When it comes to rituals, your intention matters. As Swift says, psychedelics don’t turn you into a different person—they simply amplify what’s already there.
I can vouch for this. Every ritual I joined in love and wonder returned this experience to me multifold, and the opposite has also been true. I may or may not have seen my ex-partner’s face transform into a vampire’s; had my flesh seared with hot metal to produce physical and emotional scars; and watched my body disintegrate like the villain in “Indiana Jones and the Last Crusade” when I, too, had chosen poorly. But those experiences were counterbalanced by the times when I saw pink hearts written in the sky and melted into loving awareness.
I would argue that all this primed the experience, yet my most meaningful moment of awakening involved drinking a beer on top of a mountain. Like any true ritual, it began with exertion: In this case, a comedy of errors where I was repeatedly locked out of my Gig Car, followed by a harrowing drive and several hours of steep, cold-weather climbing to the top of a peak. I was rewarded with a breathtaking view; while there, I cracked my journal and an AP One Thousand, a kveik-fermented Farmhouse Ale from The Ale Apothecary, and reflected upon the events of 2020. On the way down, I was late. I quickly picked my way across the dirt path, the ritual beverage humming inside me, until I was stopped in my tracks by a scenic view.

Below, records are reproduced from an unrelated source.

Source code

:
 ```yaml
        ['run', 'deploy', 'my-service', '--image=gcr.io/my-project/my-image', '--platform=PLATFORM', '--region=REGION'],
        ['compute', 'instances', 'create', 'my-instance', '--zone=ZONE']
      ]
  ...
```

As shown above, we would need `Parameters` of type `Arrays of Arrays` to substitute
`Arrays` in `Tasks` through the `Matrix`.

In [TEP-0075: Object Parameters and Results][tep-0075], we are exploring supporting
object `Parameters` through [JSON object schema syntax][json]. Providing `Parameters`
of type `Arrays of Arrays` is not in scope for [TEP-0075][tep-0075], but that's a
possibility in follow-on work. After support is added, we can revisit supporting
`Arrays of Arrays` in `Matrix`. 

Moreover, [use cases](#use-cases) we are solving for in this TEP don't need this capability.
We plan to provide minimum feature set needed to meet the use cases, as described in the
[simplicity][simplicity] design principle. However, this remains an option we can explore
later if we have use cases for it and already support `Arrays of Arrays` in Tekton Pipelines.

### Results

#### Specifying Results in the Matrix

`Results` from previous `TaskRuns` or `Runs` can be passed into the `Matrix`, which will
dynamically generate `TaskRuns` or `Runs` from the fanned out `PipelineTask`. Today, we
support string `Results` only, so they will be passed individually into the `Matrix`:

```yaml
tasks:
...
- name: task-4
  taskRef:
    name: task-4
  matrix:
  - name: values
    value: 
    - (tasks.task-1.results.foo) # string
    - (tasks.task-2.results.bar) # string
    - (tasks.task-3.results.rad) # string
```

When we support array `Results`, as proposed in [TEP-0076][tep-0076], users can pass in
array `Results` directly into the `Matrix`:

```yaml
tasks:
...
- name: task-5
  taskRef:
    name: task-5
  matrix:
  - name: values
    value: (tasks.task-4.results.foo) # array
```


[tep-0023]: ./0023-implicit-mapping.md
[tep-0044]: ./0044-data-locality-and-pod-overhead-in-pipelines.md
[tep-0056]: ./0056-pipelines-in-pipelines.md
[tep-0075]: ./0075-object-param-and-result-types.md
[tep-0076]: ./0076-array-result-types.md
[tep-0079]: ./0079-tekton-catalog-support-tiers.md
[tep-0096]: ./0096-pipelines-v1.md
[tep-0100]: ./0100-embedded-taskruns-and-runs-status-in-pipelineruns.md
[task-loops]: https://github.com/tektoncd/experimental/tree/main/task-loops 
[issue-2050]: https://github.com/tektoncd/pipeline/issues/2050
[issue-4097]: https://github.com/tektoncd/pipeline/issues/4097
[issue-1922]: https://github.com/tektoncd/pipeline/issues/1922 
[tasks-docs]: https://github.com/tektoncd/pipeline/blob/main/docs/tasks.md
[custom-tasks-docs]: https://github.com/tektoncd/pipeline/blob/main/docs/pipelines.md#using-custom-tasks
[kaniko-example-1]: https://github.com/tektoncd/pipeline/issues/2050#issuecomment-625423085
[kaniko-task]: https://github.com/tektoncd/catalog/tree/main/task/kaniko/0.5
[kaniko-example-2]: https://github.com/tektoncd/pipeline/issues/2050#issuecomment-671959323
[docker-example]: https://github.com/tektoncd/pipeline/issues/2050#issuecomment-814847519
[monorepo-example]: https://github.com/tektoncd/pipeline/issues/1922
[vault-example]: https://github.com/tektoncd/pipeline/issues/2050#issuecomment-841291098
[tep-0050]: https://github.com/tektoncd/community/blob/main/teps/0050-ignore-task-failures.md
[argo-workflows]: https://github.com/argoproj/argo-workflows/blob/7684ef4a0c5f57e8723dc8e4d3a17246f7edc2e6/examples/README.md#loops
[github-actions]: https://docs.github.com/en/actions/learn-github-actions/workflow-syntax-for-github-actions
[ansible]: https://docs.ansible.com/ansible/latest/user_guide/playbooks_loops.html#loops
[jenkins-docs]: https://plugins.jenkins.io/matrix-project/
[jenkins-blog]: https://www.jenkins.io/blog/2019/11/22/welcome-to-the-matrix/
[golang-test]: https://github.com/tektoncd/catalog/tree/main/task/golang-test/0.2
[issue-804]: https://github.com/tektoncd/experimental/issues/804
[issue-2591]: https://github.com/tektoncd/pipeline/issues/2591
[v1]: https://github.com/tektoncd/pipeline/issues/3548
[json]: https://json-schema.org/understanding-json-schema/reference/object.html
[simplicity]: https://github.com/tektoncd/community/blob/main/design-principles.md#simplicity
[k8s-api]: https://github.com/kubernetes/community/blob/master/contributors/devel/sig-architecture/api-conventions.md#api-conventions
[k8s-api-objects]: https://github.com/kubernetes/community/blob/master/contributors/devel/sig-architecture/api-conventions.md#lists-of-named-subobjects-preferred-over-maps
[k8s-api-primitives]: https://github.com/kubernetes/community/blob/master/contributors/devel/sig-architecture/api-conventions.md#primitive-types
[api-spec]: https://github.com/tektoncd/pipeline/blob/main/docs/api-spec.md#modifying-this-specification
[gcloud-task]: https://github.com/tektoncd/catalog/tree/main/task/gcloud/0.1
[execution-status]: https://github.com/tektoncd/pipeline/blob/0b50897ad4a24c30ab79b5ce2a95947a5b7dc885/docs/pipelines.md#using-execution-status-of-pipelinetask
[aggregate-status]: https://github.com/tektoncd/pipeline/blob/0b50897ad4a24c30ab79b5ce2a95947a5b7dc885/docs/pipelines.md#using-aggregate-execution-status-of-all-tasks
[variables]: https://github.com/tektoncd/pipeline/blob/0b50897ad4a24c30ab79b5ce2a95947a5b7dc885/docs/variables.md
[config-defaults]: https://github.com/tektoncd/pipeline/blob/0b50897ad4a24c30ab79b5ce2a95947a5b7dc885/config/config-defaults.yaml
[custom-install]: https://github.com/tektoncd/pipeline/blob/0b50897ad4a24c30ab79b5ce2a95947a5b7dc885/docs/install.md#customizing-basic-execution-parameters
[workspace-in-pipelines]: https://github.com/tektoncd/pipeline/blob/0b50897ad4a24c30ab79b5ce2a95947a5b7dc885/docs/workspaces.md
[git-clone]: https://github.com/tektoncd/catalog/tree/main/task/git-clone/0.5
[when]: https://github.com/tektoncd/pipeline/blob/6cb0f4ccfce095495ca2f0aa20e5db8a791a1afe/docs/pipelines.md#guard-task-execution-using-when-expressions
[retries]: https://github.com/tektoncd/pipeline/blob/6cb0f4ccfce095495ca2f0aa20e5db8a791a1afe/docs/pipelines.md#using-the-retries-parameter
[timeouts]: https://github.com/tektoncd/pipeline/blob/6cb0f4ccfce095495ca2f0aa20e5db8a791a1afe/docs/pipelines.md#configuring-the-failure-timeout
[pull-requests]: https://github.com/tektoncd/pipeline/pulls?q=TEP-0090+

And then something happened. Everything else in my consciousness fuzzed out, and there was nothing but the gentle lapping of the waves and chirping of the birds, which I could not only hear, but see and feel. I merged into my surroundings and they merged into me. A tiny squirrel appeared on top of a log, and I didn’t just see the squirrel, I was the squirrel, just like I was the water and the trees and the dirt underfoot.
It was like tasting the fruit of knowledge. Maybe this is what we’ve been pursuing ever since our ancestors gazed up at the stars at Göbekli Tepe. After all, Bell says with a knowing smile, “Consciousness is what you’re altering to realize the awareness that has been here the whole time.”